僕はそれらに目を奪われながら歩くと、七番のゲートの近くにできていた、人だかりに向かった。
「本当にもう、大丈夫ですから」近づくにつれ、声が二重になる。顔をすっぽりと覆う黒マスクに紫のマントをまとった男が、あられもない格好をした女三人に囲まれていた。
「あら、あら可愛い反応。初心ねえ、本当に食べちゃいたいくらい」
おかまっぽい声色で、猫耳で銀髪の小さな女が言った。
「ちょっとちょっと、よくないよ、ほら怖がってるじゃない。ごめんなさいね、ちょっとこの人、おかしいの」
笑いながら、なにかボイスチェンジャーを挟んだような女声をした、豊満すぎる身体を見せつけるような恰好をし、お腹にタトゥーのあるサキュバスの女が言った。
「でも、今のうちから、耐性をつけておくのも大事だよー? ね? この後、暇? 僕たちの店に来る?」ハスキーで、少し気だるげな声色の、天使の輪っかをつけ、だぼっとした水色ジャージの女が誘った。
「け、結構です。ぼ、僕、待ち合わせしているんです。ここを案内してもらえるって」
まったく威厳のない声で黒マスクは断った。だがそれは逆効果だったらしい。三人はもっと色めきだった。
「あら、そうなの」
「それじゃ、その人達も連れて、うちに来ない? 八番ゲートからすぐに行けるから」
僕は彼らの後ろに来た。が、彼女たちはしばらく僕に気付かず君岡に話しかけていた。
「ねえ、名前なんて言うの?」
「何歳?」
「あら……?」そこでようやく猫耳が僕に気付いて声を出した。
「もしかして、この人?」黒マスクの君岡に聞く。
「え?」君岡が振り返った。が、どうしたものか、反応が薄かった。
「初めてにしては、珍しいのを選んだのね」どこか申し訳なさそうに笑いながら、サキュバスが言った。
「ほんとだ。大体みんな、人型を選ぶんだけど。まあいないわけじゃないし可愛いけど、へえ、犬なんだね」天使が言った。
「犬?」僕は驚いて声を出した。まさか。いや、確かに、歩くたびに、何か白い毛が見え隠れしていたような気がしていたが……。
「野宮? 遅いよ。やっと来てくれたのか。でも、それ……」
君岡が安心した声を出した後、僕の姿を見て笑い出した。
「なにがおかしい」少し不快になって聞く。
「だって野宮、それ、どこで見つけたんだよ。それとも、自分で作ったの?」笑うのをやめないまま、君岡が言った。

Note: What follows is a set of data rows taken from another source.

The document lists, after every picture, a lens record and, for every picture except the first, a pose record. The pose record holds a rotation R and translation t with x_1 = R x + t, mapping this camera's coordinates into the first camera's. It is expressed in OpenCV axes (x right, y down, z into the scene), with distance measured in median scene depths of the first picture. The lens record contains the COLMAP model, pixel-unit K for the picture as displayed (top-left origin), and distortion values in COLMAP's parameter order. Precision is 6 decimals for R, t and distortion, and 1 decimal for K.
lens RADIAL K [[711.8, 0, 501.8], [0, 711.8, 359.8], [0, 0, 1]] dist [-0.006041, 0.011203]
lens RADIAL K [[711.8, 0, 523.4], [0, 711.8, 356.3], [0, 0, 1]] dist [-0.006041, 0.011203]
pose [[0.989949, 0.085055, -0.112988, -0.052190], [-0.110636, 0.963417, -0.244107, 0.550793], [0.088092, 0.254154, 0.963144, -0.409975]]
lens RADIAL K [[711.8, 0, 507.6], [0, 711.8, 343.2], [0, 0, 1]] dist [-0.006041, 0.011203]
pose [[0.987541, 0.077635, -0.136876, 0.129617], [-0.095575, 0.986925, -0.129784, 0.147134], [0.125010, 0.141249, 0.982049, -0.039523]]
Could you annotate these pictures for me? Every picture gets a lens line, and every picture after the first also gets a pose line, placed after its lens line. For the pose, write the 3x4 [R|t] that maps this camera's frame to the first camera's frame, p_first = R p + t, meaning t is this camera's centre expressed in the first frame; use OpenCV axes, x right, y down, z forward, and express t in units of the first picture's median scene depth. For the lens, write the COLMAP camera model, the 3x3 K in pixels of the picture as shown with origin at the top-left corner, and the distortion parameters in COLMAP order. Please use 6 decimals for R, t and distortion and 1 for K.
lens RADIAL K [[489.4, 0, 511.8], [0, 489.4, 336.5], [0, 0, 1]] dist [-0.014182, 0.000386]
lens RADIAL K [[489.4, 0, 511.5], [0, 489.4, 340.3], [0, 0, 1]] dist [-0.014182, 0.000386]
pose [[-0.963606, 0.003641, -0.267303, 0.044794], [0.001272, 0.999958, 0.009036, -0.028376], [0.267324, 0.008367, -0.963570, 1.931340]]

「は? 作れるわけないだろ。今日入ったんだから」当然だと思い、言い返す。
「でも野宮、自分の姿を見てみた?」
「見てないが」
「見た方がいいよ」笑いを堪えながら君岡が言う。
「どうやって」
「カメラを出せばできるわよ」横からサキュバスが助けてくれた。
「カメラ?」
「まあ……鏡を出した方が早いかもね。メニューにミラーがあるはずだから」
教われた通りに入力し、ミラーのボタンを選択した。一瞬のうちに目の前に巨大な鏡が出現する。そこには、艶やかな毛並みをした肌色のレトリバーが、楽しそうに舌を出して映っていた。
「どういうことだ?」僕は驚いて大きな声を出した。
「どういうことって……自分でそれを選んだんじゃないの?」君岡はまだ笑っていた。
「そんなわけないだろ。ちゃんと人型のを選んだはずだ。黒い、パーカーを着ていた気がする」
「そうなの?」ようやく、何かがおかしいと気付いて、君岡の声が少し真剣になる。
「バグなのかな」
「バグ?」僕はうんざりした。
「さっきもあったぞ。バグり散らかしてるな」僕は困って、鏡を見上げた。どこからどう見ても犬だ。四つ足で立ち、あのピンクの舌を出している。

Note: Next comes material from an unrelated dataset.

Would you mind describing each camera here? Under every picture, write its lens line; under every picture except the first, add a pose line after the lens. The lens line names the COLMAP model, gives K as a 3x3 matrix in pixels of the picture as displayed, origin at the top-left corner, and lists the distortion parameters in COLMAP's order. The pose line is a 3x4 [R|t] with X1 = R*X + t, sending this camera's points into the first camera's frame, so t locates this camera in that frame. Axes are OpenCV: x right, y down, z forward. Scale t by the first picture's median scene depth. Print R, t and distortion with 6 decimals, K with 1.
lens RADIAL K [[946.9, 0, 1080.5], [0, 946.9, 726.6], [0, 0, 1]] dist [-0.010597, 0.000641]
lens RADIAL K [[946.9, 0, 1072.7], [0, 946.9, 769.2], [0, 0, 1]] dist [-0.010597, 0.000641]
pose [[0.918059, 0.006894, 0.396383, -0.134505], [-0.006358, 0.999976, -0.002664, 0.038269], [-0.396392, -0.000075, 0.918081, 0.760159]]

歩くと、尻尾をふりふりさせるようだ。だが、どうしてだろう。この犬、自分とは関係ないはずなのに、ぶすっとして、あまり目つきがよくない気がする。
「でも、それ、似合っているよ」君岡が無責任に言った。
「どこがだよ」だが、もう、どうこうする気も起きなかった。呆れて何も操作をしないでいると、僕の身体は、勝手にぺたりと座り込む。

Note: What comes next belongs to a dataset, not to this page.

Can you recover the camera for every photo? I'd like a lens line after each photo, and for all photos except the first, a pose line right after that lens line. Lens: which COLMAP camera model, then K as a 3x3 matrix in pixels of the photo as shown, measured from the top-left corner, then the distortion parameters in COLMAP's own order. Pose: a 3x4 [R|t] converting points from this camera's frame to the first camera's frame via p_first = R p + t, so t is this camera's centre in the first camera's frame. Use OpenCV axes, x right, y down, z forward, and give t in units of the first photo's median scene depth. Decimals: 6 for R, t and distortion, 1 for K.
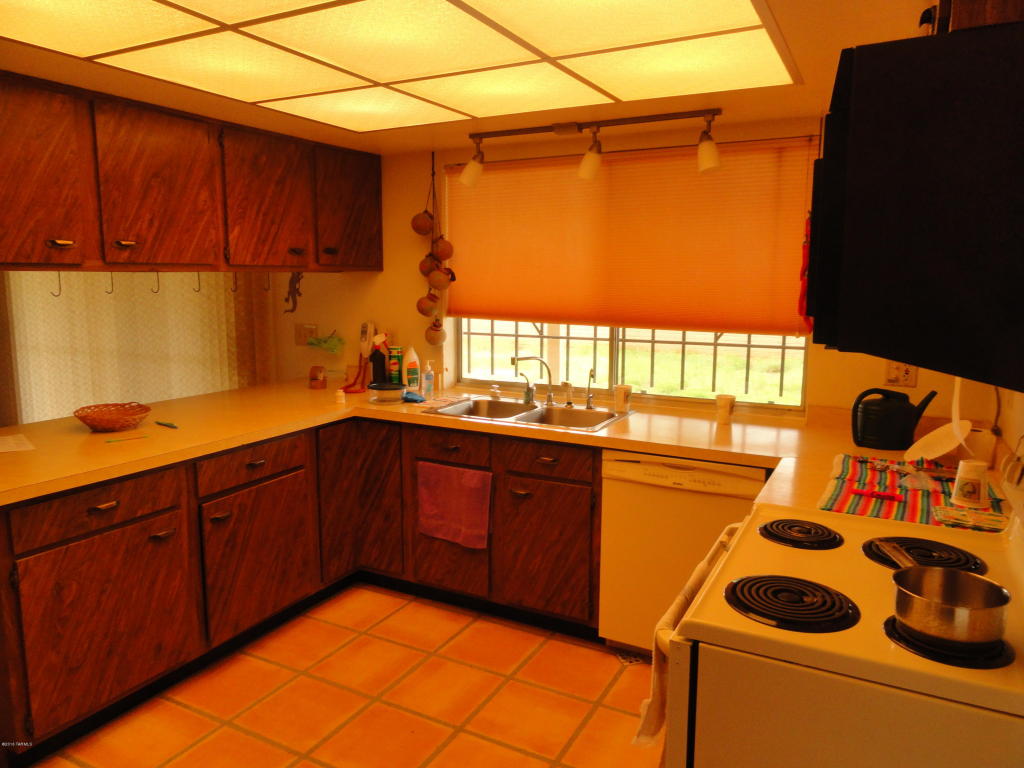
lens RADIAL K [[714.0, 0, 515.2], [0, 714.0, 384.0], [0, 0, 1]] dist [-0.004155, 0.005533]
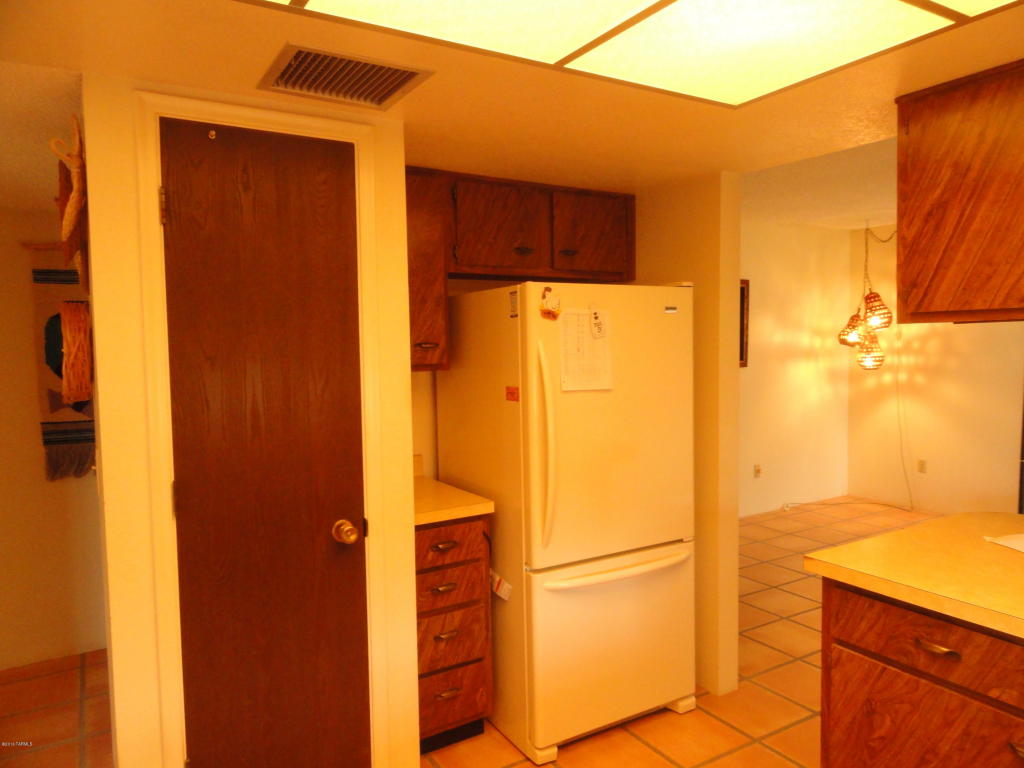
lens RADIAL K [[714.0, 0, 515.2], [0, 714.0, 384.0], [0, 0, 1]] dist [-0.004155, 0.005533]
pose [[-0.510521, 0.053391, -0.858206, 0.235312], [-0.112783, 0.985290, 0.128388, -0.131552], [0.852437, 0.162336, -0.496990, 0.964132]]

その瞬間、三人の女が「かわいい~」と言いながら僕の頭を撫でてきた。どうやらそうされると、この身体、自動的に尻尾を振るらしい。それも、実際の犬そっくりに、パタパタと嬉しそうに振る。気に食わない。が、奇妙な感じだった。本当に撫でられているわけではないのに、頭の上が熱くなったような気がした。